- Genres: Classical
- Instruments: Clarinet
- Education: New England Conservatory of Music (BM, MM)

= Thomas Hill (clarinetist) =

American clarinetist

Thomas Hill is an American clarinetist known for his work as a soloist and chamber musician. He is currently the principal clarinetist of the Boston Philharmonic Orchestra and a member of the Boston Chamber Music Society.

==Education==
Hill earned a bachelor's and master's degree in clarinet performance with honors from the New England Conservatory of Music. He also attended the Cleveland Institute of Music, where he studied under Robert Marcellus.

== Career ==
As a chamber musician, Hill has performed, toured, recorded and broadcast throughout the United States, Latin America, and Asia as a member of the Aeolian Chamber Players and the Boston Chamber Music Society.
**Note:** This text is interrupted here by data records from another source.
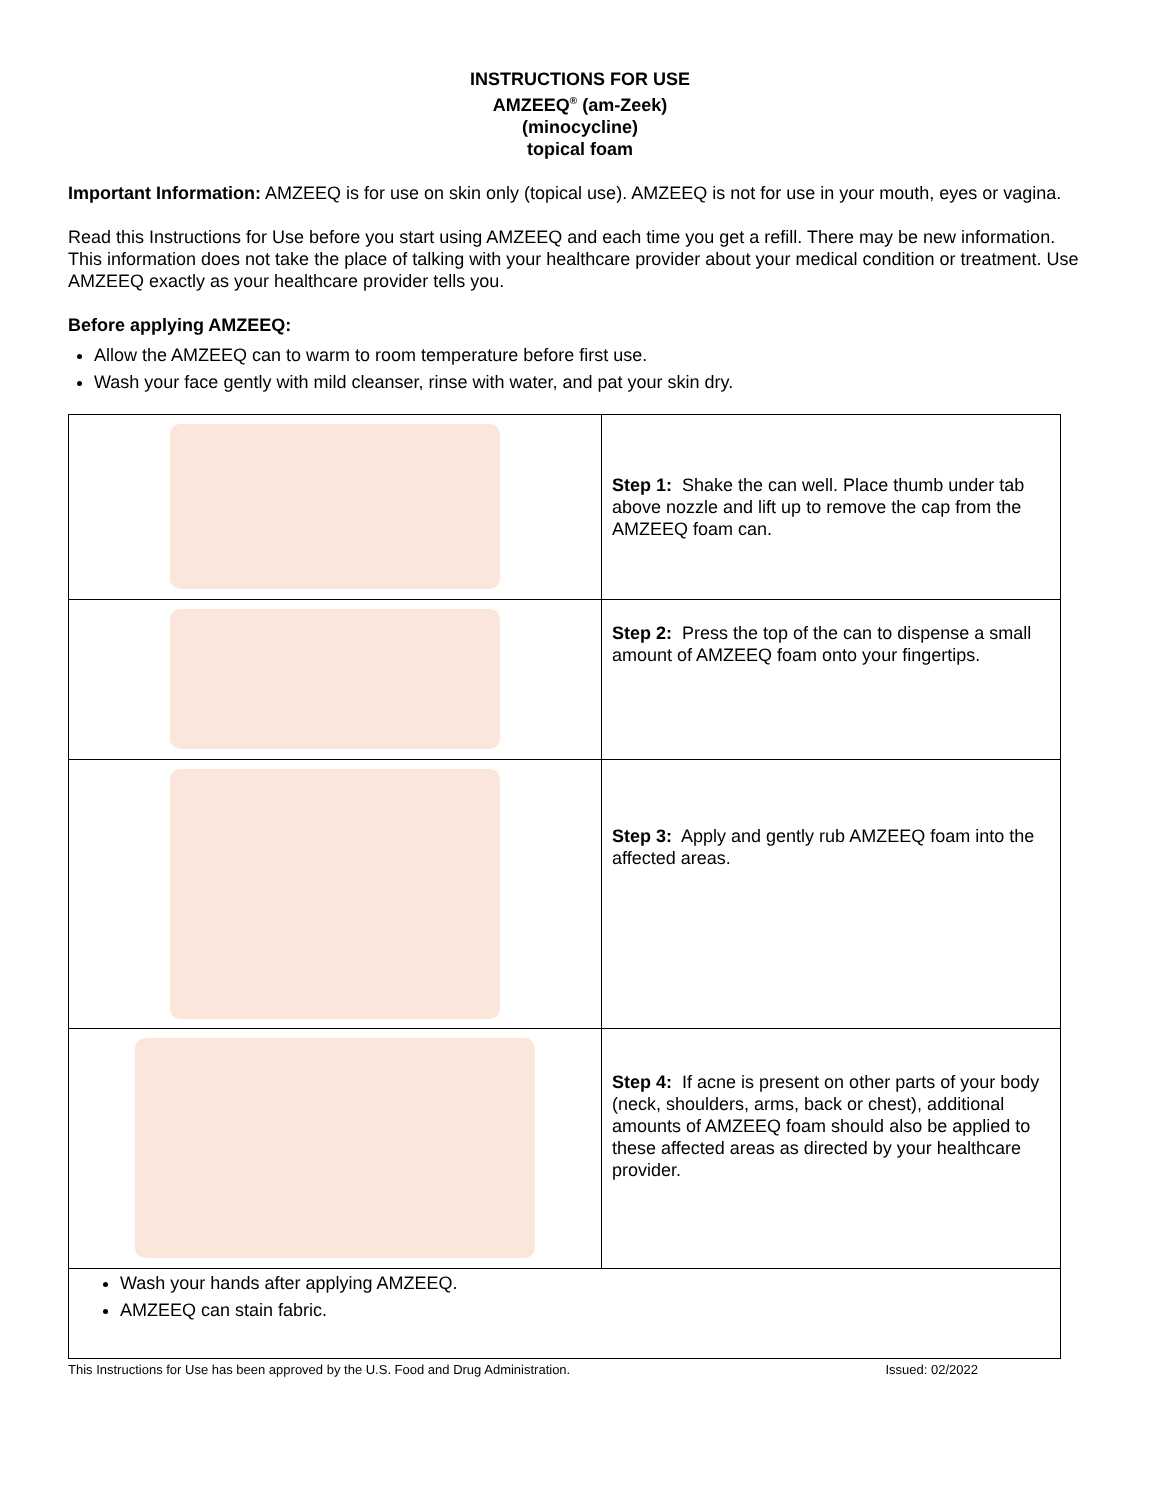INSTRUCTIONS FOR USE
AMZEEQ<sup>®</sup> (am-Zeek)
(minocycline)
topical foam
Important Information: AMZEEQ is for use on skin only (topical use). AMZEEQ is not for use in your mouth, eyes or vagina.
Read this Instructions for Use before you start using AMZEEQ and each time you get a refill. There may be new information. This information does not take the place of talking with your healthcare provider about your medical condition or treatment. Use AMZEEQ exactly as your healthcare provider tells you.
Before applying AMZEEQ:
Allow the AMZEEQ can to warm to room temperature before first use.
Wash your face gently with mild cleanser, rinse with water, and pat your skin dry.
| | Step 1: Shake the can well. Place thumb under tab above nozzle and lift up to remove the cap from the AMZEEQ foam can. |
| | Step 2: Press the top of the can to dispense a small amount of AMZEEQ foam onto your fingertips. |
| | Step 3: Apply and gently rub AMZEEQ foam into the affected areas. |
| | Step 4: If acne is present on other parts of your body (neck, shoulders, arms, back or chest), additional amounts of AMZEEQ foam should also be applied to these affected areas as directed by your healthcare provider. |
| Wash your hands after applying AMZEEQ. AMZEEQ can stain fabric. | |
This Instructions for Use has been approved by the U.S. Food and Drug Administration. Issued: 02/2022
He has played on innumerable concert and festival series, and has been widely engaged as a soloist and ensemble performer in New York, Los Angeles, and Boston. Hill is the former principal clarinetist of the New Haven Symphony, the Long Beach Symphony, the Mainly Mozart Festival Orchestra, the Handel and Haydn Society, the Cascade Festival Orchestra and the San Diego Symphony. He is also a former member of the Kansas City Woodwind Quintet. Hill is also a former faculty member of the New England Conservatory, the Boston Conservatory, Longy School of Music, the Foundation for Chinese Performing Arts, New York University, the University of California Los Angeles, the University of Massachusetts Amherst, and the University of Missouri. He has been a member of the Boston Chamber Music Society since 1983.